-------- THE INPUT

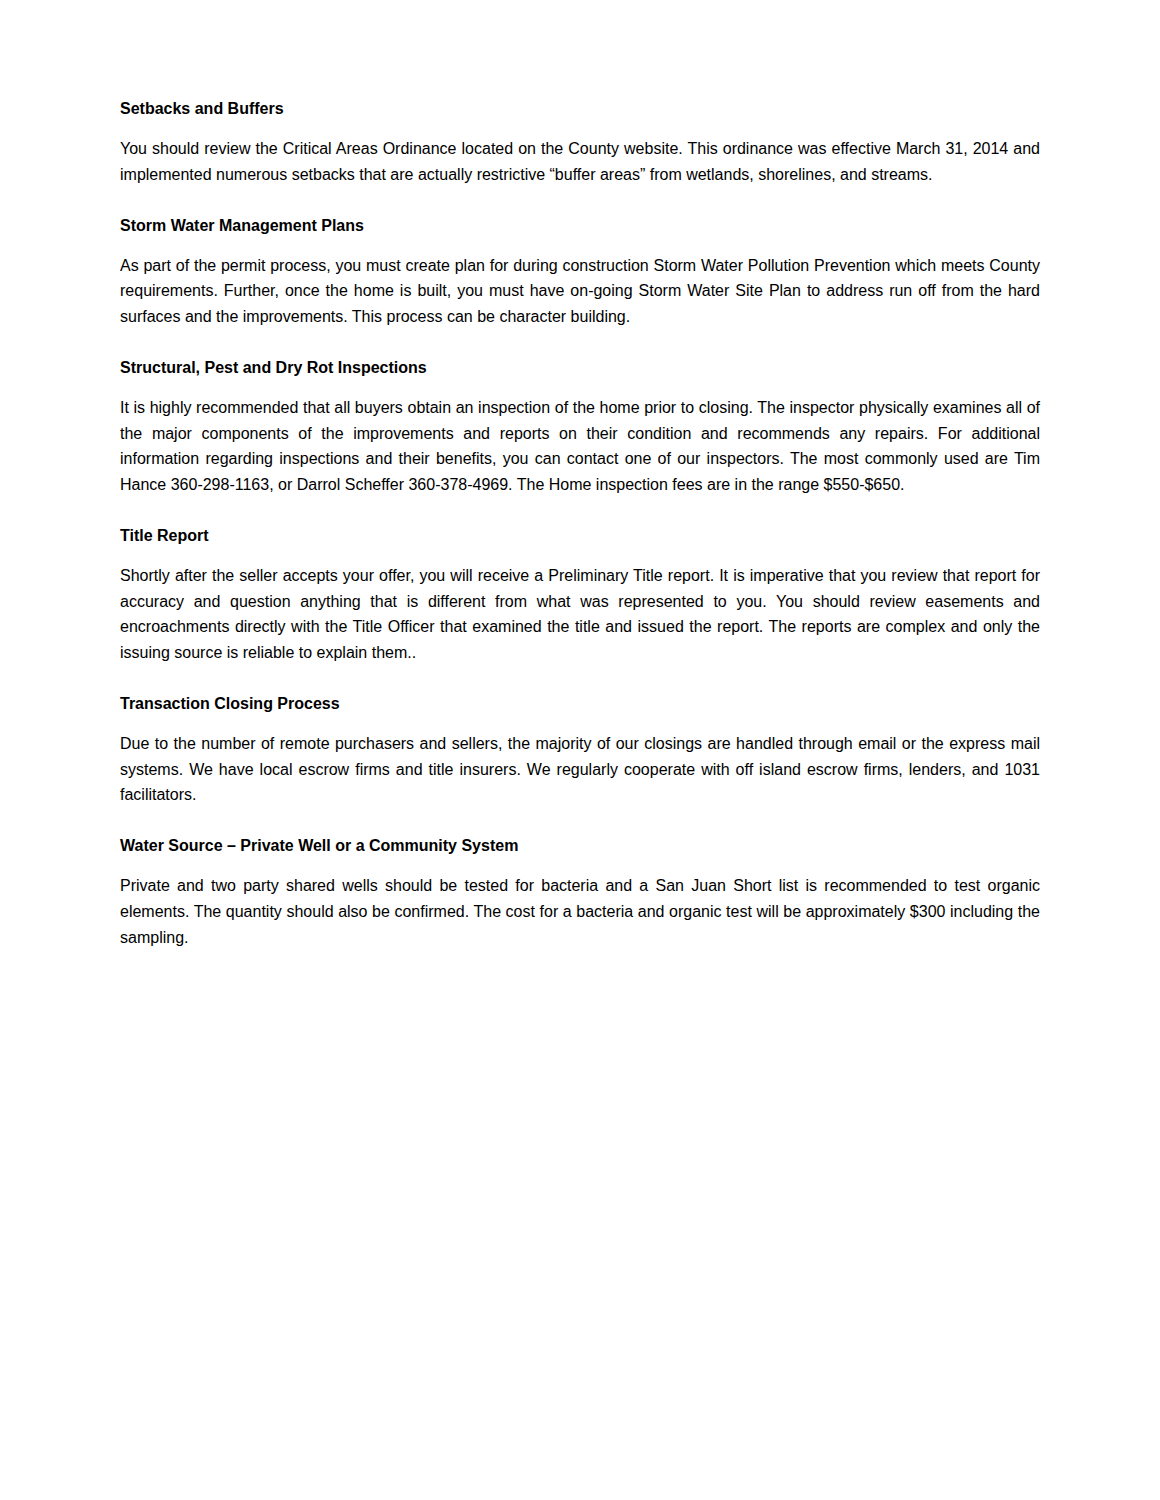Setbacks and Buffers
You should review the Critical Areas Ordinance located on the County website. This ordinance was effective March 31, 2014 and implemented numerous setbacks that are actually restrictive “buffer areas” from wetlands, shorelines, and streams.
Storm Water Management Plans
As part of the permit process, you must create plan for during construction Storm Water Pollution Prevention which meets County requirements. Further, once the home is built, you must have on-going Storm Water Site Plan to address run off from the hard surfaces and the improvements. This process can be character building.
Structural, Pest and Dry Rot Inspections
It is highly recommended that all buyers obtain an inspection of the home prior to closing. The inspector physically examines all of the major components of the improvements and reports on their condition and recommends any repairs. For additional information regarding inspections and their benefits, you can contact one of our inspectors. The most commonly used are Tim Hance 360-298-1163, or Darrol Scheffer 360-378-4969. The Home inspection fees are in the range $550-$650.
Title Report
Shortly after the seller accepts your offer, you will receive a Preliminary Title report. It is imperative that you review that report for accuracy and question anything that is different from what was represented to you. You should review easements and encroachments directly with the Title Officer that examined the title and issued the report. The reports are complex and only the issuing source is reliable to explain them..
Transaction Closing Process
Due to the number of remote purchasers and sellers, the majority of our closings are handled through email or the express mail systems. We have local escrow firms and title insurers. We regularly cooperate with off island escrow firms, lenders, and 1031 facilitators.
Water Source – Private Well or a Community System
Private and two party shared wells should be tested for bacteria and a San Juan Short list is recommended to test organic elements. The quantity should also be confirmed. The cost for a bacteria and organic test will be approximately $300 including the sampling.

----------------

TASK GOAL - Look above for the line with "Shortly after the" and the line with "Transaction Closing Process". Write out those two lines and all the lines between them, exactly, and no others.

TASK OUTPUT -
Shortly after the seller accepts your offer, you will receive a Preliminary Title report. It is imperative that you review that report for accuracy and question anything that is different from what was represented to you. You should review easements and encroachments directly with the Title Officer that examined the title and issued the report. The reports are complex and only the issuing source is reliable to explain them..
Transaction Closing Process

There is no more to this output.